Latitude: 53.1819 / 53°10'54"N

Longitude: -4.2867 / 4°17'11"W

OS Eastings: 247291

OS Northings: 367418

OS Grid: SH472674

Mapcode National: GBR 5H.3H6D

Mapcode Global: WH437.4901

Entry Name: Caer Leb

Scheduled Date:

Source: Cadw

Source ID: 3248

Cadw Legacy ID: AN014

Schedule Class: Defence

Category: Enclosure

Period: Roman

County: Isle of Anglesey (Ynys Môn)

Community: Llanidan

Traditional County: Anglesey

Description

The monument consists of the remains of an enclosure. It is of pentagonal shape measuring c. 61 m by 50 m enclosed by two banks and two ditches.
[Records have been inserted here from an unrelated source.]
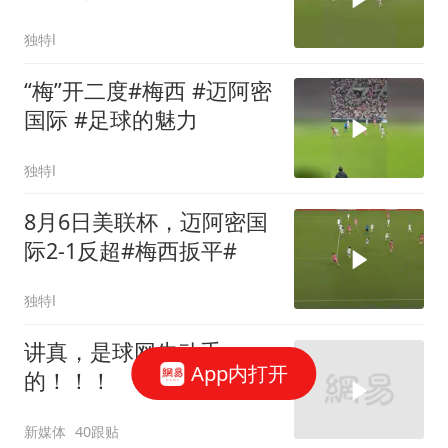
态火热！
独特l
“梅”开二度#梅西 #迈阿密
国际 #足球的魅力
独特l
8月6日美联杯，迈阿密国
际2-1反超#梅西扳平#
独特l
讲真，是球网先动手
App内打开
的！！！
新媒体
40跟贴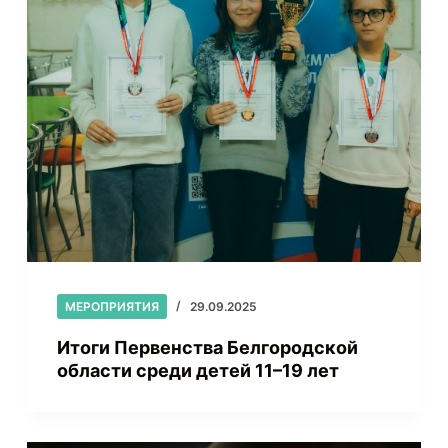
МЕРОПРИЯТИЯ
29.09.2025
Итоги Первенства Белгородской
области среди детей 11–19 лет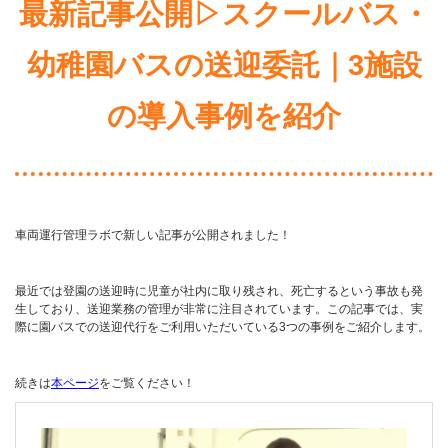
最新記事公開▷スクールバス・
幼稚園バスの送迎委託｜3施設
の導入事例を紹介
車両運行管理ラボで新しい記事が公開されました！
最近では登園の送迎時に児童が社内に取り残され、死亡するという事故も発
生しており、送迎業務の管理が非常に注目されています。この記事では、実
際に園バスでの送迎代行をご利用いただいている3つの事例をご紹介します。
続きは
本ページ
をご覧ください！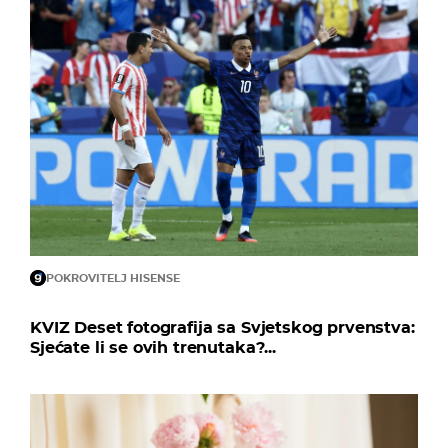
POKROVITELJ HISENSE
KVIZ Deset fotografija sa Svjetskog prvenstva:
Sjećate li se ovih trenutaka?...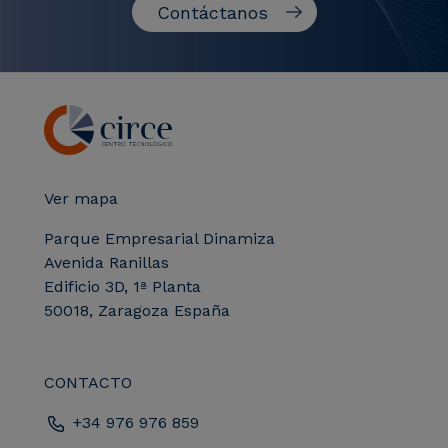
Contáctanos
Ver mapa
Parque Empresarial Dinamiza
Avenida Ranillas
Edificio 3D, 1ª Planta
50018, Zaragoza España
CONTACTO
+34 976 976 859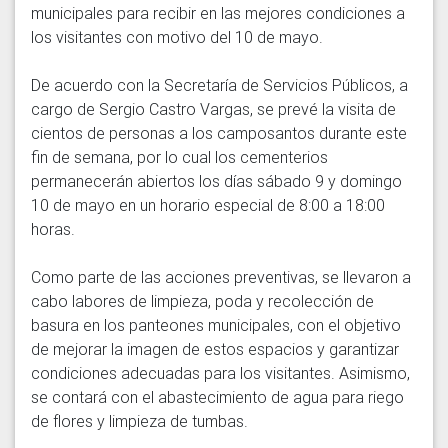
municipales para recibir en las mejores condiciones a 
los visitantes con motivo del 10 de mayo. 

De acuerdo con la Secretaría de Servicios Públicos, a 
cargo de Sergio Castro Vargas, se prevé la visita de 
cientos de personas a los camposantos durante este 
fin de semana, por lo cual los cementerios 
permanecerán abiertos los días sábado 9 y domingo 
10 de mayo en un horario especial de 8:00 a 18:00 
horas.

Como parte de las acciones preventivas, se llevaron a 
cabo labores de limpieza, poda y recolección de 
basura en los panteones municipales, con el objetivo 
de mejorar la imagen de estos espacios y garantizar 
condiciones adecuadas para los visitantes. Asimismo, 
se contará con el abastecimiento de agua para riego 
de flores y limpieza de tumbas.
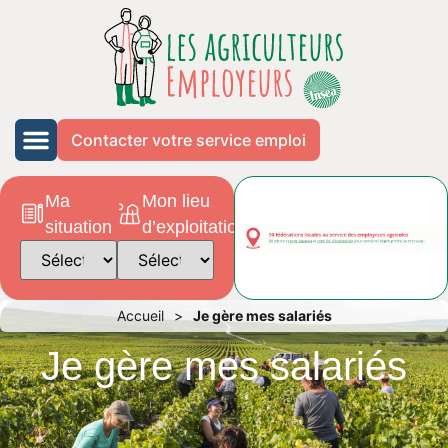
Contacter votre service emploi
Ma
Mon lieu
situation
d’exploitation
Accueil
>
Je gère mes salariés
Je gère mes salariés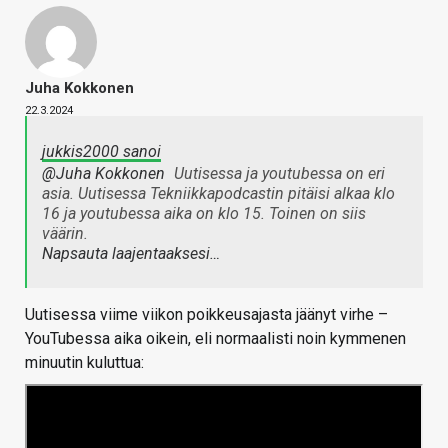
Juha Kokkonen
22.3.2024
jukkis2000 sanoi
@Juha Kokkonen
Uutisessa ja youtubessa on eri
asia. Uutisessa Tekniikkapodcastin pitäisi alkaa klo
16 ja youtubessa aika on klo 15. Toinen on siis
väärin.
Napsauta laajentaaksesi…
Uutisessa viime viikon poikkeusajasta jäänyt virhe –
YouTubessa aika oikein, eli normaalisti noin kymmenen
minuutin kuluttua: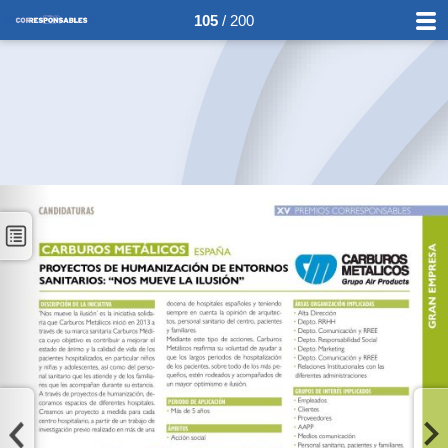
105
/ 200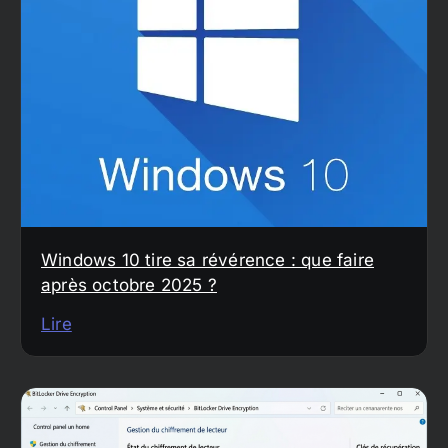
Windows 10 tire sa révérence : que faire
après octobre 2025 ?
Lire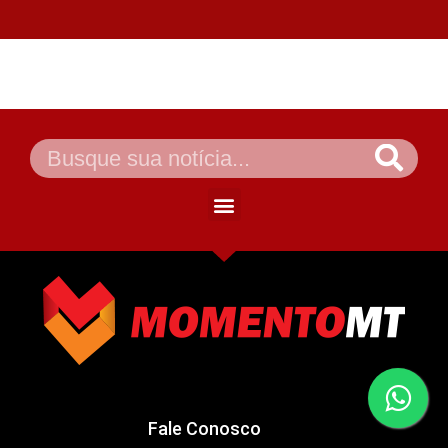
Fale Conosco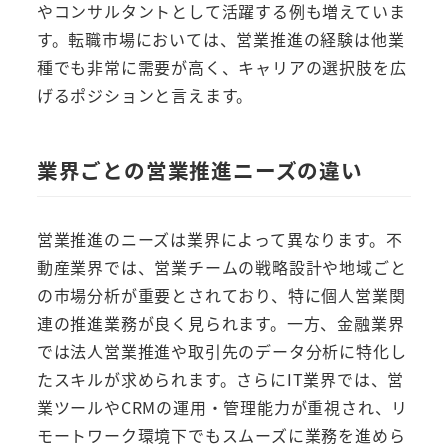
やコンサルタントとして活躍する例も増えていま
す。転職市場においては、営業推進の経験は他業
種でも非常に需要が高く、キャリアの選択肢を広
げるポジションと言えます。
業界ごとの営業推進ニーズの違い
営業推進のニーズは業界によって異なります。不
動産業界では、営業チームの戦略設計や地域ごと
の市場分析が重要とされており、特に個人営業関
連の推進業務が良く見られます。一方、金融業界
では法人営業推進や取引先のデータ分析に特化し
たスキルが求められます。さらにIT業界では、営
業ツールやCRMの運用・管理能力が重視され、リ
モートワーク環境下でもスムーズに業務を進めら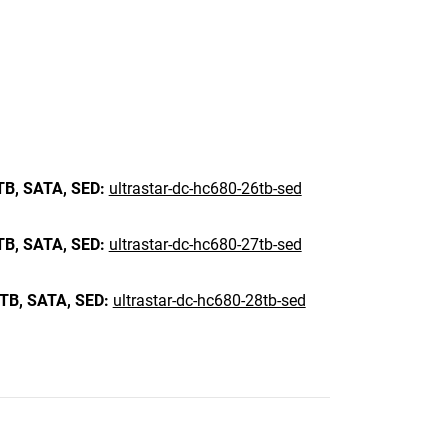
TB,
SATA,
SED:
ultrastar-dc-hc680-26tb-sed
TB,
SATA,
SED:
ultrastar-dc-hc680-27tb-sed
TB,
SATA,
SED:
ultrastar-dc-hc680-28tb-sed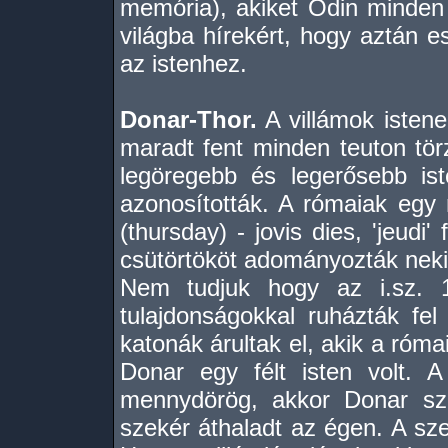
memória), akiket Odin minden 
világba hírekért, hogy aztán e
az istenhez.
Donar-Thor.
A villámok istene
maradt fent minden teuton tö
legöregebb és legerősebb ist
azonosították. A rómaiak egy n
(thursday) - jovis dies, 'jeudi
csütörtököt adományozták neki
Nem tudjuk hogy az i.sz. 1
tulajdonságokkal ruházták fe
katonák árultak el, akik a róma
Donar egy félt isten volt. 
mennydörög, akkor Donar sze
szekér áthaladt az égen. A sz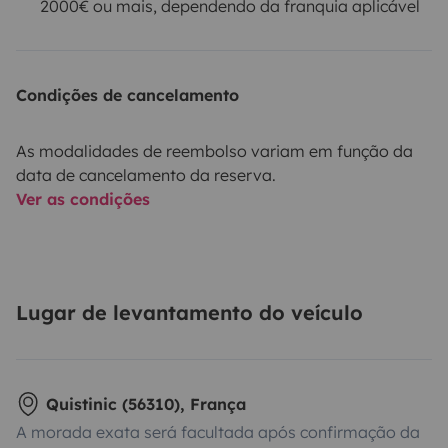
2000€ ou mais, dependendo da franquia aplicável
Condições de cancelamento
As modalidades de reembolso variam em função da
data de cancelamento da reserva.
Ver as condições
Lugar de levantamento do veículo
Quistinic (56310), França
A morada exata será facultada após confirmação da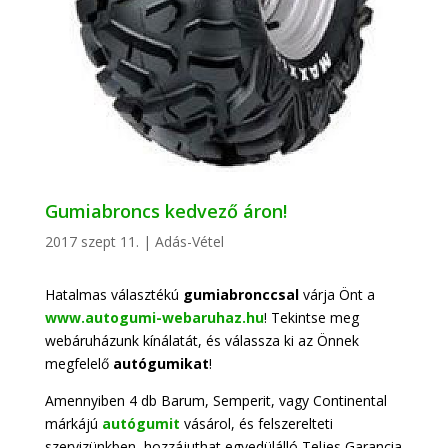
Gumiabroncs kedvező áron!
2017 szept 11.
|
Adás-Vétel
Hatalmas választékú
gumiabronccsal
várja Önt a
www.autogumi-webaruhaz.hu
! Tekintse meg
webáruházunk kínálatát, és válassza ki az Önnek
megfelelő
autógumikat
!
Amennyiben 4 db Barum, Semperit, vagy Continental
márkájú
autógumit
vásárol, és felszerelteti
szervizünkben, hozzájuthat egyedülálló Teljes Garancia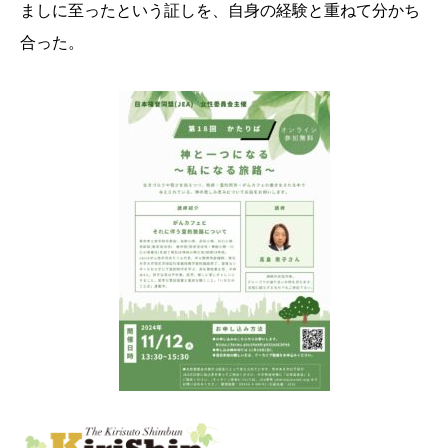
ましに至ったという証しを、自身の経験と重ねて分かち
合った。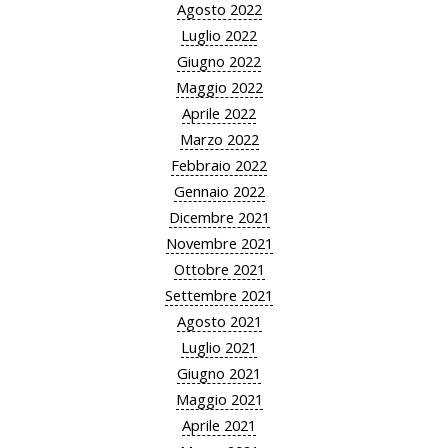
Agosto 2022
Luglio 2022
Giugno 2022
Maggio 2022
Aprile 2022
Marzo 2022
Febbraio 2022
Gennaio 2022
Dicembre 2021
Novembre 2021
Ottobre 2021
Settembre 2021
Agosto 2021
Luglio 2021
Giugno 2021
Maggio 2021
Aprile 2021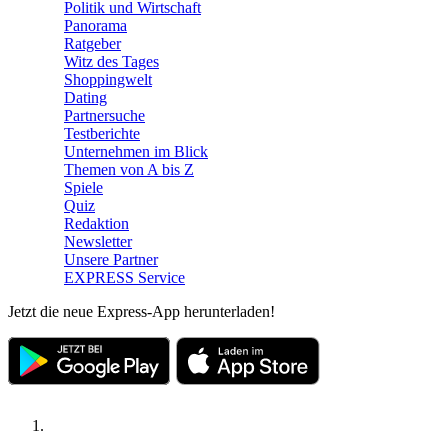
Politik und Wirtschaft
Panorama
Ratgeber
Witz des Tages
Shoppingwelt
Dating
Partnersuche
Testberichte
Unternehmen im Blick
Themen von A bis Z
Spiele
Quiz
Redaktion
Newsletter
Unsere Partner
EXPRESS Service
Jetzt die neue Express-App herunterladen!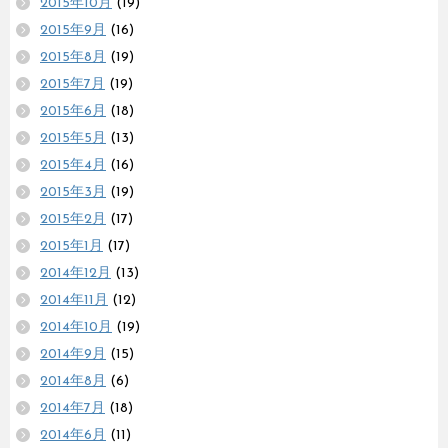
2015年10月
(19)
2015年9月
(16)
2015年8月
(19)
2015年7月
(19)
2015年6月
(18)
2015年5月
(13)
2015年4月
(16)
2015年3月
(19)
2015年2月
(17)
2015年1月
(17)
2014年12月
(13)
2014年11月
(12)
2014年10月
(19)
2014年9月
(15)
2014年8月
(6)
2014年7月
(18)
2014年6月
(11)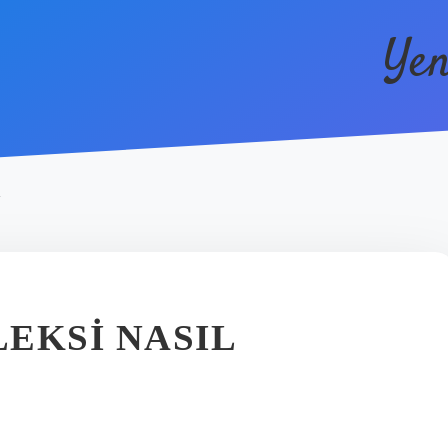
Yen
K
EKSI NASIL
The inner bank is well preserved and stands up to 2 m high; the outer bank survives only on the north west and south west sides. A modern field wall overlies the line of the outer bank on the south east side. A raised platform occupies the north east side of the interior. Excavations in 1866 revealed traces of a circular hut towards the south west side of the enclosure and the remains of rectangular structures against the south side. The rectangular structure is at least 14m square and the roundhouse has an internal diameter of 5.9 m. The roundhouse was explored in 1866 when it was found to have a paved floor with a stone mortar set at the centre and a possible hearth by the wall. The upper stone of a 'well finished' quern stone was also recovered from this building. Finds of late Roman date were recovered and included pottery, with some Samian Ware, a coin of the later third century emperor Postumus and a penannular brooch. This may be a later prehistoric settlement occupied through the Roman period. The presence of a groat of Henry V or VI may indicate some form of occupation in the medieval period.

The monument is of national importance for its potential to enhance our knowledge of later prehistoric defensive organisation and settlement. The site forms an important element within the wider later prehistoric context and within the surrounding landscape. The site is well preserved and retains considerable archaeological potential. There is a strong probability of the presence of evidence relating to chronology, building techniques and functional detail.

The scheduled area comprises the remains described and areas around them within which related evidence may be expected to survive.